En outre, en raison des arriérés, on attend à cet égard une
solution meilleure.
Kappl:
Je serai prudent. Si la pression des politiques en raison des
arriérés est si importante, il faut, pour une telle solution,
réfléchir à une limitation dans le temps par la loi. Si les
arriérés sont résorbés, les règles de compétences ne peuvent
plus être annulées. Le citoyen reste perplexe.
Secrétaire d'État:
Je suis de votre avis, d'autant plus que les citoyens de la
Slovénie n’accordent pas une grande confiance aux notaires.
Kappl:
Supposons que les affaires de succession soient transférées aux
notaires, un circuit inutile serait mis en place, car la
décision du notaire doit pouvoir faire l’objet d’une voie de
recours. Et ainsi, toute l'affaire revient devant le Tribunal.
Secrétaire d'État:
Les affaires contentieuses peuvent seulement être jugées par le
tribunal, et non par le notaire. On espère sans doute ici un
avantage pour le citoyen, s'il a le choix, par exemple, de se
rendre à l’étude du notaire ou au tribunal.
Kappl:
Selon vous le citoyen préfére-t-il aller chez le notaire ou au
tribunal, par exemple, pour les affaires de succession ?
Secrétaire d'État:
Étant donné que les notaires ne sont pas aussi populaires ils
iront plutôt au tribunal, en raison des coûts.
Kappl:
Je pense que la possibilité de choix entre le tribunal et le
notaire prête à confusion. Une réglementation claire en ce qui
concerne la compétence est plus équitable et meilleure pour les
citoyens.
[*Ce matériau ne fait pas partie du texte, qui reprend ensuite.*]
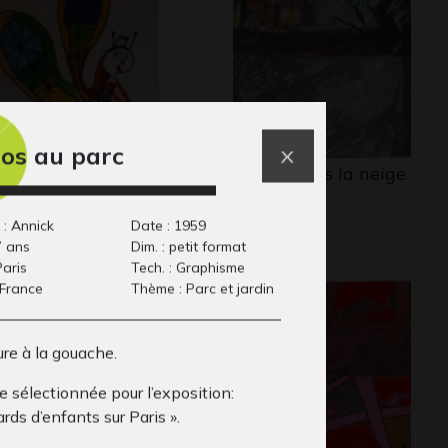
os au parc
 princesse papillon
Maison sous la neige
phisme, 2020
Graphisme
 : Annick
Date : 1959
7 ans
Dim. : petit format
Paris
Tech. : Graphisme
 France
Thème : Parc et jardin
re à la gouache.
 sélectionnée pour l’exposition:
rds d’enfants sur Paris ».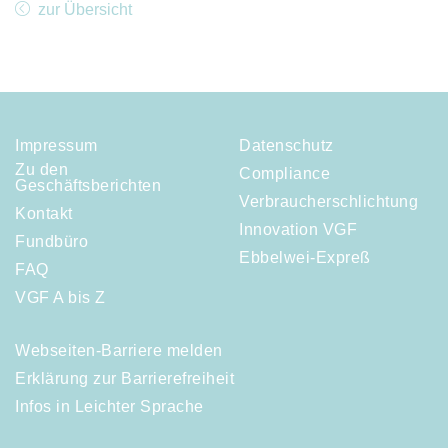
zur Übersicht
Impressum
Datenschutz
Zu den
Compliance
Geschäftsberichten
Verbraucherschlichtung
Kontakt
Innovation VGF
Fundbüro
Ebbelwei-Expreß
FAQ
VGF A bis Z
Webseiten-Barriere melden
Erklärung zur Barrierefreiheit
Infos in Leichter Sprache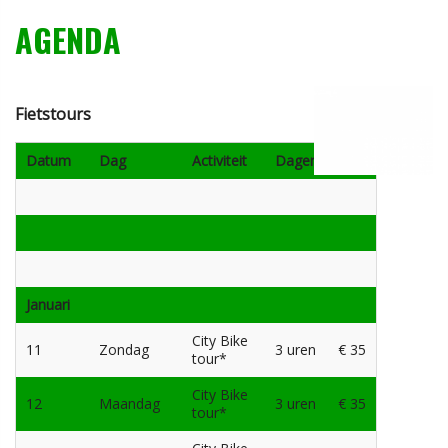
AGENDA
Fietstours
Datum
Dag
Activiteit
Dagen
Prijs
Januari
City Bike
11
Zondag
3 uren
€ 35
tour*
City Bike
12
Maandag
3 uren
€ 35
tour*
Comme autre point important, je vois la possibilité
d’empêcher, à l’aide d’une réglementation claire, un
affrontement entre les notaires et les tribunaux et d’éviter de
placer le citoyen entre ces deux alternatives.
Secrétaire d'État:
En Slovénie, une réglementation des compétences serait
d’importance pour garantir la sécurité juridique. Nous avons par
exemple d'énormes problèmes concernant la légalisation des
signatures des notaires ou des autorités administratives, en ce
qui concerne l'achat de véhicules d'occasion. Il s'agit souvent
de véhicules volés en Europe. Voyez-vous une possibilité de
contrôler les contrats en cas de vol éventuel ?
Kappl:
Ce risque doit être porté par le citoyen dans l’espace juridique
européen.
Cela constitue assurément à l'heure actuelle un problème
important pour votre pays. Une légalisation des signatures ne
sert à rien, car on ne peut pas vérifier si le véhicule est
volé. Éventuellement on pourrait créer quelque part un système
européen d'autorisation, de manière à assurer une plus grande
sécurité.
Est-ce le souhait des notaires en Slovénie, de se voir
transférer les affaires de succession ?
Secrétaire d'État:
Oui, absolument. En Slovénie, la pression est très importante en
raison de la forte surcharge des tribunaux. Je pense que cela
éveille l'espoir, par un transfert des affaires de succession
aux notaires, de parvenir à un soulagement. Cependant, ce n'est
pas la volonté des tribunaux.
Le citoyen veut décider lui-même, donc au niveau politique on ne
pourra pas décider.
Il y a sans doute matière à réflexion, car d'ici juin il
faudra trancher notamment en ce qui concerne la procédure
d'injonction de payer européenne.
Viennent ensuite des questions relatives à la centralisation de
la procédure d'injonction de payer auprès du tribunal de Berlin
- Wedding.
Kappl:
Pour l’injonction de payer européenne, le Land, dans lequel le
défendeur est domicilié, est compétent. Il s'agit d'une partie
de la protection du débiteur. L'injonction de payer européenne
doit être délivrée dans la langue du pays du débiteur.
Secrétaire d'Etat:
En ce qui concerne la formation unique en Europe, j'ai encore
une question. Existe-t-il à cet égard des moyens de l'Union?
Kappl:
Je ne peux pas répondre à cette question dans la mesure où nous
voulons introduire la proposition de formation unique et
l’ancrer dans le Livre vert.
S’en suit une discussion sur la formation juridique en
Allemagne. Les réponses à cet égard sont données au Secrétaire
d'Etat.
L'indépendance du Rechtspfleger, à la différence des référents,
est évoquée.
Kappl:
L'idée du Rechtspfleger européen doit être diffusée auprès des
ministères de la Justice. Je tiens à souligner qu'il s'agit ici
uniquement de ma tâche en tant que Président de l’EUR. Je
travaille dans mon mandat au niveau européen et non au niveau
allemand. Notre intérêt de travailler à l’intégration
européennen me tient particulièrement à coeur.
Secrétaire d'État:
J'ai un grand intérêt pour le transfert de certains domaines de
travail à nos référents judiciaires à l’instar du Rechtspfleger.
Kappl:
Le profil des référents judiciaires de la Slovénie est déjà en
place. Ce que nous souhaitons tous c’est une justice efficace,
des frais réduits, une accélération, et surtout une
harmonisation des procédures judiciaires. L’Union européenne des
Rechtspfleger pourrait avec l'élaboration du Livre vert ouvrir
le débat en Europe sur une harmonisation des procédures
judiciaires.
Nous sommes une Europe. Une bonne voie est tracée suite aux
entretiens de Berlin, de Paris et ici à Ljubljana.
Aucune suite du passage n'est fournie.